Input data —
## START

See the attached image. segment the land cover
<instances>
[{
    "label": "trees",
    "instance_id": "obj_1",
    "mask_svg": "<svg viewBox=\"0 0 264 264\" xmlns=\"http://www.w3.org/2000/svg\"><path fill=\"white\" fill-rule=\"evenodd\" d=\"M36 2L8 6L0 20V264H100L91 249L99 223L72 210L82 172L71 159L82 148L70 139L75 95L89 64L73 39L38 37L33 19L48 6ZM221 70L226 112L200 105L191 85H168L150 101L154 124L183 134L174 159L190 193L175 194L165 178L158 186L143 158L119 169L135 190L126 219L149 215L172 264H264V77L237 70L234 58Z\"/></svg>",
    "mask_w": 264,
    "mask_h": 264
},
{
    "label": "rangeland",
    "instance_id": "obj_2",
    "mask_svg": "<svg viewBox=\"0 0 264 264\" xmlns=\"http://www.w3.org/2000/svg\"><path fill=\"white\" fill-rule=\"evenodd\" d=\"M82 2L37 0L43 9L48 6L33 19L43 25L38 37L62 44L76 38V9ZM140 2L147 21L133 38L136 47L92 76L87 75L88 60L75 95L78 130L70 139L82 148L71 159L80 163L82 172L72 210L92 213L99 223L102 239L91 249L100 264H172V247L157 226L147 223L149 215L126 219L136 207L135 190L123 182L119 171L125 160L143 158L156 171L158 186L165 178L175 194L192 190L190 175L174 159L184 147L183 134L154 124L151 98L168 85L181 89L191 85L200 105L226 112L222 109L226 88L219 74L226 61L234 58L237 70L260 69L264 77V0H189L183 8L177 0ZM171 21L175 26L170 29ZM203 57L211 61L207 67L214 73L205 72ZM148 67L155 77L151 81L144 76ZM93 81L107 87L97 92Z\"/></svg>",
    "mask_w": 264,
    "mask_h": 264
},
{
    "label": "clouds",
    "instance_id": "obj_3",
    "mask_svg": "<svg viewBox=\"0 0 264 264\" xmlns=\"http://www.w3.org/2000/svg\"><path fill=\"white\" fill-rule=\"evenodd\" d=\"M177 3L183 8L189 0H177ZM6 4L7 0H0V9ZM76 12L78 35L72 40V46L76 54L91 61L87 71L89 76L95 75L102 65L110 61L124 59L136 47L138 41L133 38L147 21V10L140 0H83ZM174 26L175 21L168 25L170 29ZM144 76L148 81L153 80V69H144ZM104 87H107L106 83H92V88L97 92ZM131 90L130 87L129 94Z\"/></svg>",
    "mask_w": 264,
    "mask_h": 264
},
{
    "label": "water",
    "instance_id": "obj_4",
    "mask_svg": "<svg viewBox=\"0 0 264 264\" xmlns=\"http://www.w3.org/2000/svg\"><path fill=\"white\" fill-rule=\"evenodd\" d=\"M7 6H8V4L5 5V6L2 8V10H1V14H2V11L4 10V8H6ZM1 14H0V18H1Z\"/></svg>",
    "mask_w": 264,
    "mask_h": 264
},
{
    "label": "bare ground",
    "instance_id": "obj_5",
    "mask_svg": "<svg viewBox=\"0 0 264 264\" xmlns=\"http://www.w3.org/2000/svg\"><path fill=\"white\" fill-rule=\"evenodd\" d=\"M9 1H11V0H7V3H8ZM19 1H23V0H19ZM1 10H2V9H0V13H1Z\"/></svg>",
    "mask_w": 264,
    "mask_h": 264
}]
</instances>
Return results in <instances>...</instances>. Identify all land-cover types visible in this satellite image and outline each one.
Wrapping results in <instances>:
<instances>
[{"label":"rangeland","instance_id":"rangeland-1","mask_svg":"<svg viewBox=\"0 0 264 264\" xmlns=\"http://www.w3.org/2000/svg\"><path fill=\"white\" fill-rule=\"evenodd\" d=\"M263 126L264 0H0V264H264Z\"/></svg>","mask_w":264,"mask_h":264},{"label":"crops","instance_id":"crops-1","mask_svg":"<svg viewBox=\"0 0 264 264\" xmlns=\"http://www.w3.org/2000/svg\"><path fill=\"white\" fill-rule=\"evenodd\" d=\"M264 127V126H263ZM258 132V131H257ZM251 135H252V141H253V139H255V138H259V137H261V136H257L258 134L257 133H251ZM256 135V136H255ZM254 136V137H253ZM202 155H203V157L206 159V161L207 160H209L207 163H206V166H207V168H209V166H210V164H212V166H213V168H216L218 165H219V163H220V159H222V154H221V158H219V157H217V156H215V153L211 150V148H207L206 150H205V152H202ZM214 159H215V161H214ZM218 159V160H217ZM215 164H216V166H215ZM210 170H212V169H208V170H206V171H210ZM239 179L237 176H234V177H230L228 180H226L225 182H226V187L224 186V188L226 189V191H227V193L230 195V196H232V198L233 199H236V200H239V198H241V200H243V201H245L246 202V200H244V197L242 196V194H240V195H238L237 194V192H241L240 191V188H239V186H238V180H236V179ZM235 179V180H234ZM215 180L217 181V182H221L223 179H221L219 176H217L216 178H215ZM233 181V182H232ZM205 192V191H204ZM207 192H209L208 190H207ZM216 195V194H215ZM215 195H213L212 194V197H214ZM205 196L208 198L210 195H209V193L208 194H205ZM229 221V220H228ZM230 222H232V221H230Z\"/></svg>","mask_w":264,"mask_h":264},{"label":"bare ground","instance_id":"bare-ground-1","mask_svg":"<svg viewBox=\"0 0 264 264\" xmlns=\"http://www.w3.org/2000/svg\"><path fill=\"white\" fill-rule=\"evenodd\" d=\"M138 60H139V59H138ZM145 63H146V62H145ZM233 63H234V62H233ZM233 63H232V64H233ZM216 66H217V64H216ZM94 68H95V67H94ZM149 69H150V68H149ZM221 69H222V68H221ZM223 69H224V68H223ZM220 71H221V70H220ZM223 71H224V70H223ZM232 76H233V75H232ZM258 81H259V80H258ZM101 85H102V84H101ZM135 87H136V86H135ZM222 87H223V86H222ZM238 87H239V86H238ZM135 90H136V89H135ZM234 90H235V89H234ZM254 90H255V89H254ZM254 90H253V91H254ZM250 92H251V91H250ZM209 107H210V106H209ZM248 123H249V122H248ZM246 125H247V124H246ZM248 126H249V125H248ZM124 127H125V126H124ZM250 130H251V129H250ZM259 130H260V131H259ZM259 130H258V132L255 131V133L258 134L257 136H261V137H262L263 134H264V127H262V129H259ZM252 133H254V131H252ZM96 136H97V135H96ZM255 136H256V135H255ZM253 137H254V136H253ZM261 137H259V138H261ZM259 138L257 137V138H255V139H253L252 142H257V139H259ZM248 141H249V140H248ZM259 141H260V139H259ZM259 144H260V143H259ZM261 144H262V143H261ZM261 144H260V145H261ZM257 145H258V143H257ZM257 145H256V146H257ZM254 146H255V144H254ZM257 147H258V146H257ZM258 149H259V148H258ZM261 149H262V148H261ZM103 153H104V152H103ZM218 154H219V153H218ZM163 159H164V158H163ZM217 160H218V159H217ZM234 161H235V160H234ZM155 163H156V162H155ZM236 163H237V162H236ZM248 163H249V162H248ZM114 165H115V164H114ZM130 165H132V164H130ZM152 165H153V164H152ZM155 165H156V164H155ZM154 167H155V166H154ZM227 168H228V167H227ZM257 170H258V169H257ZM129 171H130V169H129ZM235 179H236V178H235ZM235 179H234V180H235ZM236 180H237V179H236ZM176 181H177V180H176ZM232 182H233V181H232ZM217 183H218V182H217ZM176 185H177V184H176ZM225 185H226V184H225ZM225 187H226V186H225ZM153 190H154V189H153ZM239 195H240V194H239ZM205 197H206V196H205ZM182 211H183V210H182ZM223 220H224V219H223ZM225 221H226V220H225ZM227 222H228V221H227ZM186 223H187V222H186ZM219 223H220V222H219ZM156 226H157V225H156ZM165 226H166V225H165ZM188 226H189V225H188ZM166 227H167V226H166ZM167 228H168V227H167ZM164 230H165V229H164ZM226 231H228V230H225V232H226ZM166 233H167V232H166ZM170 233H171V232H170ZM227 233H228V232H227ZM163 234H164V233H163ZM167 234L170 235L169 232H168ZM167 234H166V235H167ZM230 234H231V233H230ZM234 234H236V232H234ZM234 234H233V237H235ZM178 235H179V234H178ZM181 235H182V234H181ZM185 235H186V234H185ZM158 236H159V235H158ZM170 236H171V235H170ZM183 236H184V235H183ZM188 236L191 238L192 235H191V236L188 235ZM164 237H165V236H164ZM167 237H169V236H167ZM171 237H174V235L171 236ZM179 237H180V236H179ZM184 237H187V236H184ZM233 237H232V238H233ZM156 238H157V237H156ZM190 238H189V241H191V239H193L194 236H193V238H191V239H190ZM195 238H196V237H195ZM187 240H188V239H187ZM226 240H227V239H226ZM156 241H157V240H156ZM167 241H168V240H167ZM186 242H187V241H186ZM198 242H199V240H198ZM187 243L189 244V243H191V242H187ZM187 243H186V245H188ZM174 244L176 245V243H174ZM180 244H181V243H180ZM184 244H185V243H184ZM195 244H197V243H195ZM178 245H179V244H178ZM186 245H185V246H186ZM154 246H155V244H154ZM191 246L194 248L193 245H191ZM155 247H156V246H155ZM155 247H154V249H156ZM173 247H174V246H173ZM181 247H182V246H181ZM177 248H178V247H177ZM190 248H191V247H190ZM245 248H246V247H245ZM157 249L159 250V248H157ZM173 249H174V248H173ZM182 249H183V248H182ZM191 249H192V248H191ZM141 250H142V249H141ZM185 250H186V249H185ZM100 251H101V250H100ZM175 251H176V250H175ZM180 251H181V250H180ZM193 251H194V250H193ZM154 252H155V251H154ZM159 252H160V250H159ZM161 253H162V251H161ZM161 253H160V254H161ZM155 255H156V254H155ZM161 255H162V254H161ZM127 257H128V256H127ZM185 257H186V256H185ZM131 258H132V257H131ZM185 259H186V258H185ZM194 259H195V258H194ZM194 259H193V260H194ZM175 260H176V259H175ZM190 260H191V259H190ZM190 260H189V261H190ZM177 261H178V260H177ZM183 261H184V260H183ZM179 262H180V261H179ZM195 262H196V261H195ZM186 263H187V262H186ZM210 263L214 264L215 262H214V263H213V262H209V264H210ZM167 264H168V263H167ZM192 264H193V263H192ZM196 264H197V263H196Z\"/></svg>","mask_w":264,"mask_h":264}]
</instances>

## END

Written instruction — Count the lines in the rows above that contain the word "image", and reply with only that number.

Task output — 2